In a conference call to explain the company's current financial predicament, which includes a projected operating loss of $285 million, the former insurance industry chieftain slapped at the notion that the recent accounting issues could harm the company's agencies. "The tone of the businesses is good," he said.
He jabbed at downgrades in the company's credit rating by Standard and Poor's and Fitch's. `"'It's not material to us from a financial point of view."
And he sent a full-on roundhouse at the suggestions in the press that current reviews being conducted by major, long-standing clients General Motors Co. and L'Oreal could cripple Interpublic's media services offering. "I'm still amazed at the reliance placed in this industry on unsubstantiated and heavily hyped billings numbers as a measure of business vitality," he said.
By the end, it was clear that Mr. Roth's mano a mano with an opponent called perception was the main event on a card also featuring the not-unimportant matter of Interpublic's financial performance last year. Although Mr. Roth could not say when 2004 and early 2005 financial results will be available, the third-largest ad holding company also released some preliminary and unaudited numbers.
The company said 2004 revenue rose 5.8% to $6.2 billion, but it also projected an operating loss of $285 million, due in part to fees from professional services.
The results, which could be restated, were much less encouraging than recent annual reports filed by Interpublic's two larger rivals, Omnicom Group and WPP Group. Omnicom, owner of networks like DDB and BBDO, saw its revenue rise 13% to $9.7 billion. WPP, which owns Ogilvy & Mather and recently closed its deal for Grey, increased its revenue by 17% to $7.9 billion. Both companies also improved their profitability last year.
Interpublic's stock price climbed following the call and the news earned upgrades from analysts at Deutsche Bank and Robert W. Baird, but some observers were unconvinced that the company is finding its way out of the financial muck. Merrill Lynch analyst Lauren Rich Fine, pointing to another $35 million in earn-outs and lease expenses that was improperly accounted for, said in a research note: "We remain amazed at the number of issues surfacing and suspect this will take longer than [Wall Street] expects." She called the stock, "Still Too Hot to Handle."
Interpublic is currently in the midst of long turnaround mounted after a late-1990s, early 2000s acquisition spree gone bad, which along with the ad recession, pounded the company's stock price. Recent, major new business wins like Intel, Nokia and Computer Associates have been overshadowed by the potential for financial restatements as the company reviews accounting procedures for acquisitions made between 1996 and 2001 and GM's $3.5 billion media-buying account.
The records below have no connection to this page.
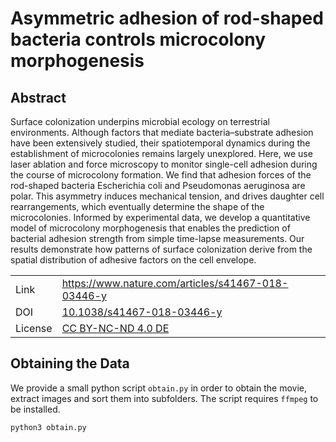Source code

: # Asymmetric adhesion of rod-shaped bacteria controls microcolony morphogenesis

## Abstract
Surface colonization underpins microbial ecology on terrestrial environments. Although factors that
mediate bacteria–substrate adhesion have been extensively studied, their spatiotemporal dynamics
during the establishment of microcolonies remains largely unexplored.
Here, we use laser ablation and force microscopy to monitor single-cell adhesion during the course
of microcolony formation.
We find that adhesion forces of the rod-shaped bacteria Escherichia coli and Pseudomonas aeruginosa
are polar.
This asymmetry induces mechanical tension, and drives daughter cell rearrangements, which eventually
determine the shape of the microcolonies.
Informed by experimental data, we develop a quantitative model of microcolony morphogenesis that
enables the prediction of bacterial adhesion strength from simple time-lapse measurements.
Our results demonstrate how patterns of surface colonization derive from the spatial distribution of
adhesive factors on the cell envelope.

| | |
|:---|---|
| Link | https://www.nature.com/articles/s41467-018-03446-y |
| DOI | [10.1038/s41467-018-03446-y](http://dx.doi.org/10.1038/s41467-018-03446-y) |
| License | [CC BY-NC-ND 4.0 DE](https://creativecommons.org/licenses/by/4.0/deed.en) |

## Obtaining the Data
We provide a small python script `obtain.py` in order to obtain the movie, extract images and sort
them into subfolders.
The script requires `ffmpeg` to be installed.

```bash
python3 obtain.py
```
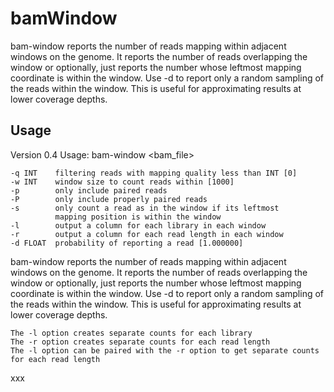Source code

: bamWindow
===========
bam-window reports the number of reads mapping within adjacent windows on the genome.
It reports the number of reads overlapping the window or optionally, just reports the
number whose leftmost mapping coordinate is within the window. Use -d to report only a
random sampling of the reads within the window. This is useful for approximating results
at lower coverage depths.

Usage
-----

Version 0.4
Usage: bam-window <bam_file>

    -q INT    filtering reads with mapping quality less than INT [0]
    -w INT    window size to count reads within [1000]
    -p        only include paired reads
    -P        only include properly paired reads
    -s        only count a read as in the window if its leftmost
              mapping position is within the window
    -l        output a column for each library in each window
    -r        output a column for each read length in each window
    -d FLOAT  probability of reporting a read [1.000000]

bam-window reports the number of reads mapping within adjacent windows on the genome.
It reports the number of reads overlapping the window or optionally, just reports the
number whose leftmost mapping coordinate is within the window. Use -d to report only a
random sampling of the reads within the window. This is useful for approximating results
at lower coverage depths.

    The -l option creates separate counts for each library
    The -r option creates separate counts for each read length
    The -l option can be paired with the -r option to get separate counts for each read length


xxx

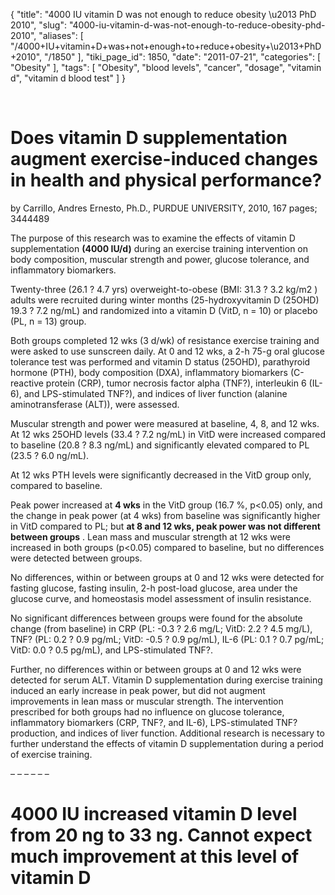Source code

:{
    "title": "4000 IU vitamin D was not enough to reduce obesity \u2013 PhD 2010",
    "slug": "4000-iu-vitamin-d-was-not-enough-to-reduce-obesity-phd-2010",
    "aliases": [
        "/4000+IU+vitamin+D+was+not+enough+to+reduce+obesity+\u2013+PhD+2010",
        "/1850"
    ],
    "tiki_page_id": 1850,
    "date": "2011-07-21",
    "categories": [
        "Obesity"
    ],
    "tags": [
        "Obesity",
        "blood levels",
        "cancer",
        "dosage",
        "vitamin d",
        "vitamin d blood test"
    ]
}


&nbsp;

# Does vitamin D supplementation augment exercise-induced changes in health and physical performance?

by Carrillo, Andres Ernesto, Ph.D., PURDUE UNIVERSITY, 2010, 167 pages; 3444489

The purpose of this research was to examine the effects of vitamin D supplementation  **(4000 IU/d)**  during an exercise training intervention on body composition, muscular strength and power, glucose tolerance, and inflammatory biomarkers. 

Twenty-three (26.1 ? 4.7 yrs) overweight-to-obese (BMI: 31.3 ? 3.2 kg/m2 ) adults were recruited during winter months (25-hydroxyvitamin D (25OHD) 19.3 ? 7.2 ng/mL) and randomized into a vitamin D (VitD, n = 10) or placebo (PL, n = 13) group. 

Both groups completed 12 wks (3 d/wk) of resistance exercise training and were asked to use sunscreen daily. At 0 and 12 wks, a 2-h 75-g oral glucose tolerance test was performed and vitamin D status (25OHD), parathyroid hormone (PTH), body composition (DXA), inflammatory biomarkers (C-reactive protein (CRP), tumor necrosis factor alpha (TNF?), interleukin 6 (IL-6), and LPS-stimulated TNF?), and indices of liver function (alanine aminotransferase (ALT)), were assessed. 

Muscular strength and power were measured at baseline, 4, 8, and 12 wks. At 12 wks 25OHD levels (33.4 ? 7.2 ng/mL) in VitD were increased compared to baseline (20.8 ? 8.3 ng/mL) and significantly elevated compared to PL (23.5 ? 6.0 ng/mL). 

At 12 wks PTH levels were significantly decreased in the VitD group only, compared to baseline. 

Peak power increased at  **4 wks**  in the VitD group (16.7 %, p<0.05) only, and the change in peak power (at 4 wks) from baseline was significantly higher in VitD compared to PL; but  **at 8 and 12 wks, peak power was not different between groups** . Lean mass and muscular strength at 12 wks were increased in both groups (p<0.05) compared to baseline, but no differences were detected between groups.

No differences, within or between groups at 0 and 12 wks were detected for fasting glucose, fasting insulin, 2-h post-load glucose, area under the glucose curve, and homeostasis model assessment of insulin resistance. 

No significant differences between groups were found for the absolute change (from baseline) in CRP (PL: -0.3 ? 2.6 mg/L; VitD: 2.2 ? 4.5 mg/L), TNF? (PL: 0.2 ? 0.9 pg/mL; VitD: -0.5 ? 0.9 pg/mL), IL-6 (PL: 0.1 ? 0.7 pg/mL; VitD: 0.0 ? 0.5 pg/mL), and LPS-stimulated TNF?. 

Further, no differences within or between groups at 0 and 12 wks were detected for serum ALT. Vitamin D supplementation during exercise training induced an early increase in peak power, but did not augment improvements in lean mass or muscular strength. The intervention prescribed for both groups had no influence on glucose tolerance, inflammatory biomarkers (CRP, TNF?, and IL-6), LPS-stimulated TNF? production, and indices of liver function. Additional research is necessary to further understand the effects of vitamin D supplementation during a period of exercise training.

– – – – – – 

# 4000 IU increased vitamin D level from 20 ng to 33 ng. Cannot expect much improvement at this level of vitamin D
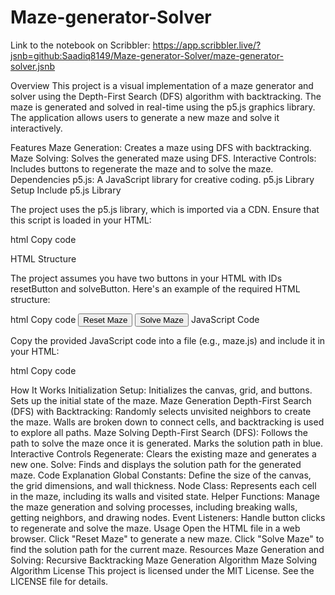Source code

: # Maze-generator-Solver

Link to the notebook on Scribbler:
https://app.scribbler.live/?jsnb=github:Saadiq8149/Maze-generator-Solver/maze-generator-solver.jsnb

Overview
This project is a visual implementation of a maze generator and solver using the Depth-First Search (DFS) algorithm with backtracking. The maze is generated and solved in real-time using the p5.js graphics library. The application allows users to generate a new maze and solve it interactively.

Features
Maze Generation: Creates a maze using DFS with backtracking.
Maze Solving: Solves the generated maze using DFS.
Interactive Controls: Includes buttons to regenerate the maze and to solve the maze.
Dependencies
p5.js: A JavaScript library for creative coding. p5.js Library
Setup
Include p5.js Library

The project uses the p5.js library, which is imported via a CDN. Ensure that this script is loaded in your HTML:

html
Copy code
<script src="https://cdnjs.cloudflare.com/ajax/libs/p5.js/1.10.0/p5.js"></script>
HTML Structure

The project assumes you have two buttons in your HTML with IDs resetButton and solveButton. Here's an example of the required HTML structure:

html
Copy code
<button id="resetButton">Reset Maze</button>
<button id="solveButton">Solve Maze</button>
JavaScript Code

Copy the provided JavaScript code into a file (e.g., maze.js) and include it in your HTML:

html
Copy code
<script src="maze.js"></script>
How It Works
Initialization
Setup: Initializes the canvas, grid, and buttons. Sets up the initial state of the maze.
Maze Generation
Depth-First Search (DFS) with Backtracking: Randomly selects unvisited neighbors to create the maze. Walls are broken down to connect cells, and backtracking is used to explore all paths.
Maze Solving
Depth-First Search (DFS): Follows the path to solve the maze once it is generated. Marks the solution path in blue.
Interactive Controls
Regenerate: Clears the existing maze and generates a new one.
Solve: Finds and displays the solution path for the generated maze.
Code Explanation
Global Constants: Define the size of the canvas, the grid dimensions, and wall thickness.
Node Class: Represents each cell in the maze, including its walls and visited state.
Helper Functions: Manage the maze generation and solving processes, including breaking walls, getting neighbors, and drawing nodes.
Event Listeners: Handle button clicks to regenerate and solve the maze.
Usage
Open the HTML file in a web browser.
Click "Reset Maze" to generate a new maze.
Click "Solve Maze" to find the solution path for the current maze.
Resources
Maze Generation and Solving:
Recursive Backtracking
Maze Generation Algorithm
Maze Solving Algorithm
License
This project is licensed under the MIT License. See the LICENSE file for details.
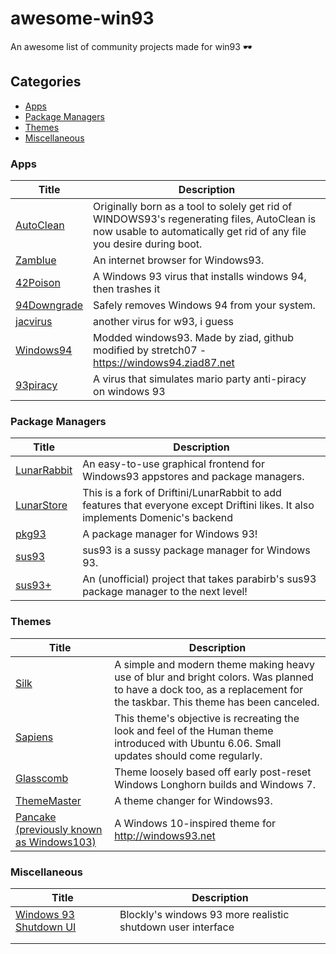 # awesome-win93
An awesome list of community projects made for win93 🕶 

## Categories
* [Apps](#apps)
* [Package Managers](#package-managers)
* [Themes](#themes)
* [Miscellaneous](#miscellaneous)

### Apps
| **Title**                                                                    | **Description**                                                                                                                                                     |
|------------------------------------------------------------------------------|---------------------------------------------------------------------------------------------------------------------------------------------------------------------|
| [AutoClean](https://github.com/Driftini/93Tweaks/tree/master/apps/autoclean) | Originally born as a tool to solely get rid of WINDOWS93's regenerating files, AutoClean is now usable to automatically get rid of any file you desire during boot. |
| [Zamblue](https://github.com/Driftini/Zamblue)                               | An internet browser for Windows93.                                                                                                                                  |
| [42Poison](https://github.com/Jacobw0/42Poison)                              | A Windows 93 virus that installs windows 94, then trashes it                                                                                                        |
| [94Downgrade](https://github.com/Jacobw0/94Downgrade)                        | Safely removes Windows 94 from your system.                                                                                                                         |
| [jacvirus](https://github.com/Jacobw0/jacvirus)                              | another virus for w93, i guess                                                                                                                                      |
| [Windows94](https://github.com/its-pablo/windows94)                          | Modded windows93. Made by ziad, github modified by stretch07 - https://windows94.ziad87.net                                                                         |
| [93piracy](https://github.com/Jacobw0/93piracy)                              | A virus that simulates mario party anti-piracy on windows 93                                                                                                        |

### Package Managers
| **Title**                                                       | **Description**                                                                                                                  |
|-----------------------------------------------------------------|----------------------------------------------------------------------------------------------------------------------------------|
| [LunarRabbit](https://github.com/Driftini/LunarRabbit)          | An easy-to-use graphical frontend for Windows93 appstores and package managers.                                                  |
| [LunarStore](https://github.com/windows93-community/LunarStore) | This is a fork of Driftini/LunarRabbit to add features that everyone except Driftini likes. It also implements Domenic's backend |
| [pkg93](https://github.com/pkg93/pkg93)                         | A package manager for Windows 93!                                                                                                |
| [sus93](https://github.com/parabirb/sus93)                      | sus93 is a sussy package manager for Windows 93.                                                                                 |
| [sus93+](https://github.com/nicejs-is-cool/sus93plus)           | An (unofficial) project that takes parabirb's sus93 package manager to the next level!                                           |

### Themes
| **Title**                                                                       | **Description**                                                                                                                                                       |
|---------------------------------------------------------------------------------|-----------------------------------------------------------------------------------------------------------------------------------------------------------------------|
| [Silk](https://github.com/Driftini/93Tweaks/tree/master/themes/silk)            | A simple and modern theme making heavy use of blur and bright colors. Was planned to have a dock too, as a replacement for the taskbar. This theme has been canceled. |
| [Sapiens](https://github.com/Driftini/93Tweaks/tree/master/themes/sapiens)      | This theme's objective is recreating the look and feel of the Human theme introduced with Ubuntu 6.06. Small updates should come regularly.                           |
| [Glasscomb](https://github.com/Driftini/93Tweaks/tree/master/themes/glasscomb)  | Theme loosely based off early post-reset Windows Longhorn builds and Windows 7.                                                                                       |
| [ThemeMaster](https://github.com/Driftini/ThemeMaster)                          | A theme changer for Windows93.                                                                                                                                        |
| [Pancake (previously known as Windows103)](https://github.com/Driftini/Pancake) | A Windows 10-inspired theme for http://windows93.net                                                                                                                  |

### Miscellaneous
| **Title**                                                                                                        | **Description**                                             |
|------------------------------------------------------------------------------------------------------------------|-------------------------------------------------------------|
| [Windows 93 Shutdown UI](https://github.com/Blockly1/Windows-93-stuff/blob/main/Windows%2095%20Shutdown%20UI.js) | Blockly's windows 93 more realistic shutdown user interface |
|                                                                                                                  |                                                             |
|                                                                                                                  |                                                             |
Those two pieces of news, which broke on March 11, sent the stock plunging and put Mr. Roth on the defensive in just his second month atop the company. Already chairman when he added the chief executive title, Mr. Roth's charge is to marshal the company forward, in part, by improving trouble spots like Interpublic's media offering and ad agency network Lowe Worldwide. Both have seen frenetic activity recently with new Lowe CEO Tony Wright implementing reorganization and the ouster of a pair of Interpublic media executives to make way for the realignment of network's Universal McCann, Initiative Worldwide and the negotiations unit Magna Global.
Mr. Roth, who nodded to both of those developments during the conference call, said he's spent the past few weeks meeting with clients and with the community of search consultants who have a crucial impact on agencies' brands. Both, he said, were supportive.